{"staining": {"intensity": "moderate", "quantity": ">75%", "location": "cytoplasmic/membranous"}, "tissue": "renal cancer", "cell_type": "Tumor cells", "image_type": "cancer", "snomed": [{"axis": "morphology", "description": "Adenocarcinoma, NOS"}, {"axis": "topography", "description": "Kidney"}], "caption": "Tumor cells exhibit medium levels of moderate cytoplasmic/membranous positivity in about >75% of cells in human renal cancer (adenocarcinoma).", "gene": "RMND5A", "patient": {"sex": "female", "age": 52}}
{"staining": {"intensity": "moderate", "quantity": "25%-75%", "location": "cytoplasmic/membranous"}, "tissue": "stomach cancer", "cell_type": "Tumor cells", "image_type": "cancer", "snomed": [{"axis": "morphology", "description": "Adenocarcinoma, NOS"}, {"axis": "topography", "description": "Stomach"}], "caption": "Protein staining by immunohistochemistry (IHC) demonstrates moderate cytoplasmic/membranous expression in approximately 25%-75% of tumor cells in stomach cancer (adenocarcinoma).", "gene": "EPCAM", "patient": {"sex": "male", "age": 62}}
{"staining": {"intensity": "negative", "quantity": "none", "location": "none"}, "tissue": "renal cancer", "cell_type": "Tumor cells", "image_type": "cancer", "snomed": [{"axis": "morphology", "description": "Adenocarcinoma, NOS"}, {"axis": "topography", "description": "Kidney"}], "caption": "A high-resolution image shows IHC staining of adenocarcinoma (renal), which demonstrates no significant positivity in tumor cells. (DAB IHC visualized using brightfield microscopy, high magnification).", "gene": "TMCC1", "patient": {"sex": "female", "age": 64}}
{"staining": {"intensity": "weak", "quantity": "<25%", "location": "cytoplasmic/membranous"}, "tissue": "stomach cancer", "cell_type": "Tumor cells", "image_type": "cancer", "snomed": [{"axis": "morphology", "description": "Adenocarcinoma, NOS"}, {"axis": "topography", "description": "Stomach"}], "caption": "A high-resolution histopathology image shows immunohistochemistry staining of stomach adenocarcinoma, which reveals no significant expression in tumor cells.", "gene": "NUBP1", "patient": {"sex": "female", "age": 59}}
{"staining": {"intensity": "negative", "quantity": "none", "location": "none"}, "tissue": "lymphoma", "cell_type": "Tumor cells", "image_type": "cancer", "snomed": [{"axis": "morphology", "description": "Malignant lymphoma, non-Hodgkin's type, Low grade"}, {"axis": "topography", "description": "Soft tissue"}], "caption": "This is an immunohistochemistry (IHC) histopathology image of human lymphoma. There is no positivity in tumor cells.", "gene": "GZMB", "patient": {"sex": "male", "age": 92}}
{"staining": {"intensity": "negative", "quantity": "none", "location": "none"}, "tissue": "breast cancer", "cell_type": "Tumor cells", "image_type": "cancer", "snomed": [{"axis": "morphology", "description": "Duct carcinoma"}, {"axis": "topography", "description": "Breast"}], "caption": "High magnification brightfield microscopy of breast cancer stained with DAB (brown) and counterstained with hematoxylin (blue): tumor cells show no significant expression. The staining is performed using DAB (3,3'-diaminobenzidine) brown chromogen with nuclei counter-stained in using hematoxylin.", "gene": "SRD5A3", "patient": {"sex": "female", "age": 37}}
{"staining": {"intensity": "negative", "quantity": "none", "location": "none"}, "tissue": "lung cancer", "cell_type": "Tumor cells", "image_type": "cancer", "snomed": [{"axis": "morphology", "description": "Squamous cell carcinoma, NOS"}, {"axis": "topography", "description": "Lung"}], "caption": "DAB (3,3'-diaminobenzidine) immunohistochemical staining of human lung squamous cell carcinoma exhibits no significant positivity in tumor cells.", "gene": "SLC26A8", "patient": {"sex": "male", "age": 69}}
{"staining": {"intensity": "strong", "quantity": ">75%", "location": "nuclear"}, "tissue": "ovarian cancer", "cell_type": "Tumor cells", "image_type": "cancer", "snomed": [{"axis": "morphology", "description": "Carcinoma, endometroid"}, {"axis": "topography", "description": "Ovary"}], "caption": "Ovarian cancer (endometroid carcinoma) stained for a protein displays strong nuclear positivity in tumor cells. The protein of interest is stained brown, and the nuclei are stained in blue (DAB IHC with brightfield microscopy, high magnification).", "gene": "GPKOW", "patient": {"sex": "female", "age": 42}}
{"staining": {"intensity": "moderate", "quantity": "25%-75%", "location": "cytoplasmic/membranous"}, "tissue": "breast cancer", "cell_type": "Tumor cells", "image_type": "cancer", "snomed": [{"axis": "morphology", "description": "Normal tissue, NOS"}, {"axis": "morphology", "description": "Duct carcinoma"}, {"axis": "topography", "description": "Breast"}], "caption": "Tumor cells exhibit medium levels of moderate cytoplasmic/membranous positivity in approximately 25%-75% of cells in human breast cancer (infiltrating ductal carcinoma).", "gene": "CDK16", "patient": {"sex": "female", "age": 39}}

━━━━━━━━━━━━━━━━━━━━━━━━━━━━━━

TASK STATEMENT: Your task is to quote all of the data word for word.

RESPONSE BELOW:
{"staining": {"intensity": "moderate", "quantity": ">75%", "location": "cytoplasmic/membranous"}, "tissue": "renal cancer", "cell_type": "Tumor cells", "image_type": "cancer", "snomed": [{"axis": "morphology", "description": "Adenocarcinoma, NOS"}, {"axis": "topography", "description": "Kidney"}], "caption": "Tumor cells exhibit medium levels of moderate cytoplasmic/membranous positivity in about >75% of cells in human renal cancer (adenocarcinoma).", "gene": "RMND5A", "patient": {"sex": "female", "age": 52}}
{"staining": {"intensity": "moderate", "quantity": "25%-75%", "location": "cytoplasmic/membranous"}, "tissue": "stomach cancer", "cell_type": "Tumor cells", "image_type": "cancer", "snomed": [{"axis": "morphology", "description": "Adenocarcinoma, NOS"}, {"axis": "topography", "description": "Stomach"}], "caption": "Protein staining by immunohistochemistry (IHC) demonstrates moderate cytoplasmic/membranous expression in approximately 25%-75% of tumor cells in stomach cancer (adenocarcinoma).", "gene": "EPCAM", "patient": {"sex": "male", "age": 62}}
{"staining": {"intensity": "negative", "quantity": "none", "location": "none"}, "tissue": "renal cancer", "cell_type": "Tumor cells", "image_type": "cancer", "snomed": [{"axis": "morphology", "description": "Adenocarcinoma, NOS"}, {"axis": "topography", "description": "Kidney"}], "caption": "A high-resolution image shows IHC staining of adenocarcinoma (renal), which demonstrates no significant positivity in tumor cells. (DAB IHC visualized using brightfield microscopy, high magnification).", "gene": "TMCC1", "patient": {"sex": "female", "age": 64}}
{"staining": {"intensity": "weak", "quantity": "<25%", "location": "cytoplasmic/membranous"}, "tissue": "stomach cancer", "cell_type": "Tumor cells", "image_type": "cancer", "snomed": [{"axis": "morphology", "description": "Adenocarcinoma, NOS"}, {"axis": "topography", "description": "Stomach"}], "caption": "A high-resolution histopathology image shows immunohistochemistry staining of stomach adenocarcinoma, which reveals no significant expression in tumor cells.", "gene": "NUBP1", "patient": {"sex": "female", "age": 59}}
{"staining": {"intensity": "negative", "quantity": "none", "location": "none"}, "tissue": "lymphoma", "cell_type": "Tumor cells", "image_type": "cancer", "snomed": [{"axis": "morphology", "description": "Malignant lymphoma, non-Hodgkin's type, Low grade"}, {"axis": "topography", "description": "Soft tissue"}], "caption": "This is an immunohistochemistry (IHC) histopathology image of human lymphoma. There is no positivity in tumor cells.", "gene": "GZMB", "patient": {"sex": "male", "age": 92}}
{"staining": {"intensity": "negative", "quantity": "none", "location": "none"}, "tissue": "breast cancer", "cell_type": "Tumor cells", "image_type": "cancer", "snomed": [{"axis": "morphology", "description": "Duct carcinoma"}, {"axis": "topography", "description": "Breast"}], "caption": "High magnification brightfield microscopy of breast cancer stained with DAB (brown) and counterstained with hematoxylin (blue): tumor cells show no significant expression. The staining is performed using DAB (3,3'-diaminobenzidine) brown chromogen with nuclei counter-stained in using hematoxylin.", "gene": "SRD5A3", "patient": {"sex": "female", "age": 37}}
{"staining": {"intensity": "negative", "quantity": "none", "location": "none"}, "tissue": "lung cancer", "cell_type": "Tumor cells", "image_type": "cancer", "snomed": [{"axis": "morphology", "description": "Squamous cell carcinoma, NOS"}, {"axis": "topography", "description": "Lung"}], "caption": "DAB (3,3'-diaminobenzidine) immunohistochemical staining of human lung squamous cell carcinoma exhibits no significant positivity in tumor cells.", "gene": "SLC26A8", "patient": {"sex": "male", "age": 69}}
{"staining": {"intensity": "strong", "quantity": ">75%", "location": "nuclear"}, "tissue": "ovarian cancer", "cell_type": "Tumor cells", "image_type": "cancer", "snomed": [{"axis": "morphology", "description": "Carcinoma, endometroid"}, {"axis": "topography", "description": "Ovary"}], "caption": "Ovarian cancer (endometroid carcinoma) stained for a protein displays strong nuclear positivity in tumor cells. The protein of interest is stained brown, and the nuclei are stained in blue (DAB IHC with brightfield microscopy, high magnification).", "gene": "GPKOW", "patient": {"sex": "female", "age": 42}}
{"staining": {"intensity": "moderate", "quantity": "25%-75%", "location": "cytoplasmic/membranous"}, "tissue": "breast cancer", "cell_type": "Tumor cells", "image_type": "cancer", "snomed": [{"axis": "morphology", "description": "Normal tissue, NOS"}, {"axis": "morphology", "description": "Duct carcinoma"}, {"axis": "topography", "description": "Breast"}], "caption": "Tumor cells exhibit medium levels of moderate cytoplasmic/membranous positivity in approximately 25%-75% of cells in human breast cancer (infiltrating ductal carcinoma).", "gene": "CDK16", "patient": {"sex": "female", "age": 39}}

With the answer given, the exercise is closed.